A new attack involving a previously unknown malware named ‘Album Stealer’ has been spotted by Zscaler, targeting Facebook users.
The attack employs adult images to trick Facebook users into downloading a malicious ZIP archive and essentially infect themselves with information-stealing malware.
The adversaries’ goal is to steal Facebook credentials and take over accounts, particularly Business accounts that have access to ad and marketing campaigns. The threat actors use that access to run malicious campaigns for their own benefit, directing the ad-generated revenue to their bank accounts.
Facebook Attack Chain
The attack begins with the threat actors using fake Facebook profile pages containing adult images of women to lure users into clicking on them. Those profiles contain a link to an archive that supposedly contains an album of more pictures.
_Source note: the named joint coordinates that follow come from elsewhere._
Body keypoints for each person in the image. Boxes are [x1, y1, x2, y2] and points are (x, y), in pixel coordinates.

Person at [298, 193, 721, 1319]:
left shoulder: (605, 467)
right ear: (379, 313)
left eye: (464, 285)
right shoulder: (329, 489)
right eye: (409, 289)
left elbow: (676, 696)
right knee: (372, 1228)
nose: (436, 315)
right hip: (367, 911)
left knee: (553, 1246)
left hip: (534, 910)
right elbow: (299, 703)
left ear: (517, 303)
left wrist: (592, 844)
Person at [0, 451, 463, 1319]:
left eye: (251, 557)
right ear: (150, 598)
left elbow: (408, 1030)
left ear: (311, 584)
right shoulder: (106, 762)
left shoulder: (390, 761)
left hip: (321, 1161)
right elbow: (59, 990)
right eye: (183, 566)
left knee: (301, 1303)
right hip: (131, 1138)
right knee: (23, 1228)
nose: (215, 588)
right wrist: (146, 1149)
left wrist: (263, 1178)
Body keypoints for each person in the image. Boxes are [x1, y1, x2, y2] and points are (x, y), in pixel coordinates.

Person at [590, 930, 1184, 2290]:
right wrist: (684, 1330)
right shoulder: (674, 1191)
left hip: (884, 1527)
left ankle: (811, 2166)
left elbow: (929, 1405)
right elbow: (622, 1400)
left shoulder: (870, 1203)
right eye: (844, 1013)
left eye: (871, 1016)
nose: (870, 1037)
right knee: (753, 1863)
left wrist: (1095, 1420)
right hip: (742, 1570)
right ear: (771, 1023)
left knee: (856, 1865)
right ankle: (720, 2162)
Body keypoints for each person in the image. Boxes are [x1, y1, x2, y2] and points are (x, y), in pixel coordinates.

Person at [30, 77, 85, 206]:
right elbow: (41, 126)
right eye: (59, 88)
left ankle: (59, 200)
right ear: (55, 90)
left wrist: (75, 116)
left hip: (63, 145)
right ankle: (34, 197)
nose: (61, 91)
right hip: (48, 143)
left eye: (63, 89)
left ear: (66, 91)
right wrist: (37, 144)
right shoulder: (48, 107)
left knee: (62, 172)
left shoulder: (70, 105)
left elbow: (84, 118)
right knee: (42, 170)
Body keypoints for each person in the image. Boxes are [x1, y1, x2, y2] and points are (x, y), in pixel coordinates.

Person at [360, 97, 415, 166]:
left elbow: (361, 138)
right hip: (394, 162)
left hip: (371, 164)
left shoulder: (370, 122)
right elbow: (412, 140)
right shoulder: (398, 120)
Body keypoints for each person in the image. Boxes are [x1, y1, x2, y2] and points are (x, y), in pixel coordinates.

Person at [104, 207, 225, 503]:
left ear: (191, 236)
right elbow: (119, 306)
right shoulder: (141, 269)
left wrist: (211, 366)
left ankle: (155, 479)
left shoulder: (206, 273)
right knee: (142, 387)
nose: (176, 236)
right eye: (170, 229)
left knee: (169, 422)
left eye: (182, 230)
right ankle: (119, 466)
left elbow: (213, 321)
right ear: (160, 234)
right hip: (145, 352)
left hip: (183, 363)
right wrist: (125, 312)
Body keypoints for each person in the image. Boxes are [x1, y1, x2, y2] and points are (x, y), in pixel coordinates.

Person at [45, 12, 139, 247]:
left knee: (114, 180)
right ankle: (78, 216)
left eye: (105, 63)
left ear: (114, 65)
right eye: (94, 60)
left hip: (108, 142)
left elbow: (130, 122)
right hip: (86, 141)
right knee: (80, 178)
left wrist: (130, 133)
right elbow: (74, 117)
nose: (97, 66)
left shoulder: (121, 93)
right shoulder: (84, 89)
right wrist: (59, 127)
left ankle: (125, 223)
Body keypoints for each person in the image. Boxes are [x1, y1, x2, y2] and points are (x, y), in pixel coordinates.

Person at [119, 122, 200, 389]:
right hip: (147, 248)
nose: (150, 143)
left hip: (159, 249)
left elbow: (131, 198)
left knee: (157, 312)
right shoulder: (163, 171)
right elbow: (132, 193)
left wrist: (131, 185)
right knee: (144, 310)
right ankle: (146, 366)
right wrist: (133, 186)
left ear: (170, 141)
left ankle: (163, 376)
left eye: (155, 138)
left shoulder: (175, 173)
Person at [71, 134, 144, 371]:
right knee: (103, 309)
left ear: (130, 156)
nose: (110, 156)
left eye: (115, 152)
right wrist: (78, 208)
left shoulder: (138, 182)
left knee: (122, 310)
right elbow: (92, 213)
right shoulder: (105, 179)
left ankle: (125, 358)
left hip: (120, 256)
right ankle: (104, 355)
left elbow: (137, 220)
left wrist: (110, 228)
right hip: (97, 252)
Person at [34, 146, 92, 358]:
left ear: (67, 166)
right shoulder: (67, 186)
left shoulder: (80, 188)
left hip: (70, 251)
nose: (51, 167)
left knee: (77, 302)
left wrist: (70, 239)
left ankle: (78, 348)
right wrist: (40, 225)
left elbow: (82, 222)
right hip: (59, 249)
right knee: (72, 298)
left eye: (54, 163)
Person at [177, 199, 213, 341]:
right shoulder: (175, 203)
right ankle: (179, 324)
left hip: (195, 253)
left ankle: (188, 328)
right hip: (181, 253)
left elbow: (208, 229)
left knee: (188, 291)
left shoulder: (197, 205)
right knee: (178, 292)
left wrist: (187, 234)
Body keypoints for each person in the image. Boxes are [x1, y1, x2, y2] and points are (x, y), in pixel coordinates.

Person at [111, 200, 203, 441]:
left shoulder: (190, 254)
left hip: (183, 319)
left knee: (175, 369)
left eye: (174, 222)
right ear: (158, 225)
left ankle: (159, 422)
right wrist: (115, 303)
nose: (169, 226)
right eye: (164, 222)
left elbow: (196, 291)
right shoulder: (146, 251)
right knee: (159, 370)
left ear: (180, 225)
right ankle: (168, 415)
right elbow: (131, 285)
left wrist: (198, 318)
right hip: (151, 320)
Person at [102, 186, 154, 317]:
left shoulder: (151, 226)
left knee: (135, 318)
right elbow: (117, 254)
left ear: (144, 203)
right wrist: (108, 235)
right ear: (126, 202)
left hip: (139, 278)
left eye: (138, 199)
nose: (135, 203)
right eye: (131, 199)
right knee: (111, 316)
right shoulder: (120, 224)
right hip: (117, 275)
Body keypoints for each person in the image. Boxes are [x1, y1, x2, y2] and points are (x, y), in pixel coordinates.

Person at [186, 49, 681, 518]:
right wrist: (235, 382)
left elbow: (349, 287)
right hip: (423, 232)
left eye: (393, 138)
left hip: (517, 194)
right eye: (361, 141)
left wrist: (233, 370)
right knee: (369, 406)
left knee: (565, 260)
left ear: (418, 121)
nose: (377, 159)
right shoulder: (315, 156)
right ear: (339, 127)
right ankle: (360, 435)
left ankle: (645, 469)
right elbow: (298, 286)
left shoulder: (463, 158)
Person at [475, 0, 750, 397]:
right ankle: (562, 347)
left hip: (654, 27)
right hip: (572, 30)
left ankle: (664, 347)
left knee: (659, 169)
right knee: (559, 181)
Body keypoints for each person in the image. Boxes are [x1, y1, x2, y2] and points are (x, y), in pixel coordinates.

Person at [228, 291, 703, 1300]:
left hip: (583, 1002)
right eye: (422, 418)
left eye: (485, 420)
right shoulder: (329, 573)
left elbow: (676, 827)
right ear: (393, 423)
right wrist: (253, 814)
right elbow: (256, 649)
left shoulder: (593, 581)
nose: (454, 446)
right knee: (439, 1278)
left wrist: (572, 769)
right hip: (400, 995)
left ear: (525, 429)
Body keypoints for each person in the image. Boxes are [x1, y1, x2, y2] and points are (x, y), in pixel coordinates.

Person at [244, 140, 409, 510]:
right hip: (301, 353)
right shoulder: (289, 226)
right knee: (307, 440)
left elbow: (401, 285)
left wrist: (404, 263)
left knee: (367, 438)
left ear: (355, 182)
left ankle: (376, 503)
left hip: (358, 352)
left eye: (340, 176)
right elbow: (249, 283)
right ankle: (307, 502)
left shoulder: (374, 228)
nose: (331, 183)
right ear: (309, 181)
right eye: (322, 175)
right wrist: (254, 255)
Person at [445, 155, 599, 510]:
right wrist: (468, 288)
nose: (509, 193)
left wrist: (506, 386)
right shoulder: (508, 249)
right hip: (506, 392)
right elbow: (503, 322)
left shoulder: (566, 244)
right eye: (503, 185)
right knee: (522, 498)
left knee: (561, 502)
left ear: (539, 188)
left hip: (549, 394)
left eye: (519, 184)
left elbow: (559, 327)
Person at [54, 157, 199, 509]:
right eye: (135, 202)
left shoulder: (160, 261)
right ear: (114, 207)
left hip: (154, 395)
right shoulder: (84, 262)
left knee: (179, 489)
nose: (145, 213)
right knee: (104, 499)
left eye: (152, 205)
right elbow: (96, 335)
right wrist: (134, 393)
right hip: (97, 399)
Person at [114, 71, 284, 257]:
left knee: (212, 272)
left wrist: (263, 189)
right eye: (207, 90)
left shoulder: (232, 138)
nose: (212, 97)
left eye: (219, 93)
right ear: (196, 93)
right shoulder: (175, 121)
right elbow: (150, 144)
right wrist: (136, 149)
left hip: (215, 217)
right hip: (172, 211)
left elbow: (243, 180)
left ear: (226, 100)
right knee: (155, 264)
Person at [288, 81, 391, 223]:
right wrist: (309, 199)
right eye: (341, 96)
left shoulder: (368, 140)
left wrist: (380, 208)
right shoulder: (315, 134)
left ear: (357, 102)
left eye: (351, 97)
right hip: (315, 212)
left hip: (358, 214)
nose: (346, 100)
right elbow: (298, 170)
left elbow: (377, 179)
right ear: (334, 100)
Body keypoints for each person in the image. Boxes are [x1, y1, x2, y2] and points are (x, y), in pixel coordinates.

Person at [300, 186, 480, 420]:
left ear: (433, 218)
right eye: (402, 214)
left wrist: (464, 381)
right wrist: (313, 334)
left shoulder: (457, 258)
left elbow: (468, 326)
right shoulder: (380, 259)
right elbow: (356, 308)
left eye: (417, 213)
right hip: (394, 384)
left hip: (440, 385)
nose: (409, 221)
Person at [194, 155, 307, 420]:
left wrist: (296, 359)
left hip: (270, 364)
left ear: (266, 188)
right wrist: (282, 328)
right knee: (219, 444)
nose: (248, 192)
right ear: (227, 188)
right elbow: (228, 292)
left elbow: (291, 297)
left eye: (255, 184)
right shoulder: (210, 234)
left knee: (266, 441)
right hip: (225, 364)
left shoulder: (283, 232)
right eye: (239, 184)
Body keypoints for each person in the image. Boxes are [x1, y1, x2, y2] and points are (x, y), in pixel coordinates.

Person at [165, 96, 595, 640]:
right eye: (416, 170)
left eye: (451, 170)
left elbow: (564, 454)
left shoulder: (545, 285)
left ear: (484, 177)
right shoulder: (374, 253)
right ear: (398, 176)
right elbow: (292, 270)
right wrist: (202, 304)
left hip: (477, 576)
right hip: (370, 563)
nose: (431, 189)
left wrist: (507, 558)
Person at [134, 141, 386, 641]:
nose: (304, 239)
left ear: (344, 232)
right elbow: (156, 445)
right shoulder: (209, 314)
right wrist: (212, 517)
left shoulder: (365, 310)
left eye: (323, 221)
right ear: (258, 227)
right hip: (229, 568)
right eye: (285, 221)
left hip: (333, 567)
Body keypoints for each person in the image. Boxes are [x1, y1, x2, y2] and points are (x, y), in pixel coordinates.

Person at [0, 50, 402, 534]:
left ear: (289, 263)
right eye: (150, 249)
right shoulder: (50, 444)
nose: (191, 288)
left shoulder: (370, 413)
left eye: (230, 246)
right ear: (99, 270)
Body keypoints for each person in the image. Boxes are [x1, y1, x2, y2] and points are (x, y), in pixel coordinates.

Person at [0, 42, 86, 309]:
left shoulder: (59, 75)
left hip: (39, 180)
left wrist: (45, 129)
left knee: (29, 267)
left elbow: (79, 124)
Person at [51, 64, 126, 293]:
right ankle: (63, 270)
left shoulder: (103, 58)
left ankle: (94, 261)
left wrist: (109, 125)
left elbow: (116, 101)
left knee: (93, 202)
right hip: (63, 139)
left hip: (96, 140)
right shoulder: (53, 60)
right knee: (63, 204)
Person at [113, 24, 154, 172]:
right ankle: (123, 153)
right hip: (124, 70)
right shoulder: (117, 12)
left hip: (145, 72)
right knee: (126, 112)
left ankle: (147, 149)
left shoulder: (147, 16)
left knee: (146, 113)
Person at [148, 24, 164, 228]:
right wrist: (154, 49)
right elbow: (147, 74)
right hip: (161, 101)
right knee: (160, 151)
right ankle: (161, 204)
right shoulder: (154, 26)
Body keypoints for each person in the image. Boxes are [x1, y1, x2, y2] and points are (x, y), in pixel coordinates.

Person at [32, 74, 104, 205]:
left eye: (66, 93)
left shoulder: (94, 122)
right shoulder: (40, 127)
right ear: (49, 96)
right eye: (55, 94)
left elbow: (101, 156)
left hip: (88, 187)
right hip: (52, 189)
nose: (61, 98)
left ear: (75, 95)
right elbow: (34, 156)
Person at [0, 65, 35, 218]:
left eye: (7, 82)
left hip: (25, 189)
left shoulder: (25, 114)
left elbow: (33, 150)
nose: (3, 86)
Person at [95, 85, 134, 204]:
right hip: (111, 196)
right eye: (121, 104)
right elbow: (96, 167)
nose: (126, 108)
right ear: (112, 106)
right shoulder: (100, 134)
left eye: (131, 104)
Clicking on that link delivers a ZIP archive from Microsoft OneDrive, to evade anti-virus warnings. The archive contains an executable file named Album.exe, a malicious DLL, and a dat file.
Album.exe is in reality a PDF viewer that side-loads the malicious DLL to initiate the malware loading process. The executable also executes a self-extracting archive that contains images of women to serve as a decoy.
Meanwhile, in the background, the malware adds new registry keys to establish persistence on the system and continues the infection chain by loading several additional executables downloaded in each step.
Finally, Album Stealer is loaded onto the system, collecting data from the compromised computer and sending it to the command and control server.